(Reuters) - Lady Luck is everything in Las Vegas and the Golden Knights will be hoping she is back riding with them as they fly home to face the Washington Capitals in a must win Game Five of the Stanley Cup Finals on Thursday.
Following three straight defeats, including a 6-2 Game Four thrashing on Monday, the Golden Knights limp home trailing the best-of-seven series 3-1 and the clock about to strike midnight on what has been a fairytale inaugural season.
Coming from a city that was built on luck the Golden Knights felt like they had none of it in a Game Four clash they dominated for long stretches, outshooting the Capitals 30-23.
Hit posts, missed wide open nets and a goaltender with a hot hand all conspired to leave the Golden Knights on the brink and the Capitals in position to hit the Stanley Cup jackpot with one more victory.
“I thought last night’s game we played real hard, we played real well,” said Vegas coach Gerard Gallant on Tuesday as his team prepared to return home. “Probably with a couple of breaks, we could have been up 2-0 early in that first period.
“First 10 minutes, I thought we played well. We hit two goal posts. (Braden) Holtby made a couple of good saves. We missed an open net.
“That’s hockey. I don’t know what to tell you.”
The odds say the Golden Knights are now a Stanley Cup longshot.
Only once in 33 tries has a team with a 3-1 series lead failed to hoist the Cup and that was in 1942 when the Detroit Red Wings blew a 3-0 advantage to the Toronto Maple Leafs.
But the expansion Golden Knights are a team that have defied the odds right from the beginning, putting themselves in position to become the first franchise in one of North America’s major sport leagues to claim a championship in their first year of operation.
Back on home ice the Golden Knights will be a tough out for the Capitals who are also seeking their first Stanley Cup.
In three series before reaching the Finals, Vegas lost only once at home — to the San Jose Sharks in the second round.
Their only other loss was in Game Two of the Finals which provided the starting point for Capitals three-match winning streak.
“We’re going to play in our building.
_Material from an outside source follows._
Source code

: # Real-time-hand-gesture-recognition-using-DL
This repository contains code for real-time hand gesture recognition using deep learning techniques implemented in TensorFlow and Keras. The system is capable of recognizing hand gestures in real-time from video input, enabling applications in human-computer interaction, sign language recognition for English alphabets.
The pressure’s off us,” said Gallant. “We’re going to work hard and have some fun. We’ll see what happens.
“Let’s face it. We started the season, and there was no expectation for our hockey club.
“Did the expectations change going into the playoffs? Sure they did because we had a great regular season and won the Pacific Division.
“Again, it was about coming to play and enjoying our time and working hard and giving ourselves a chance to win.”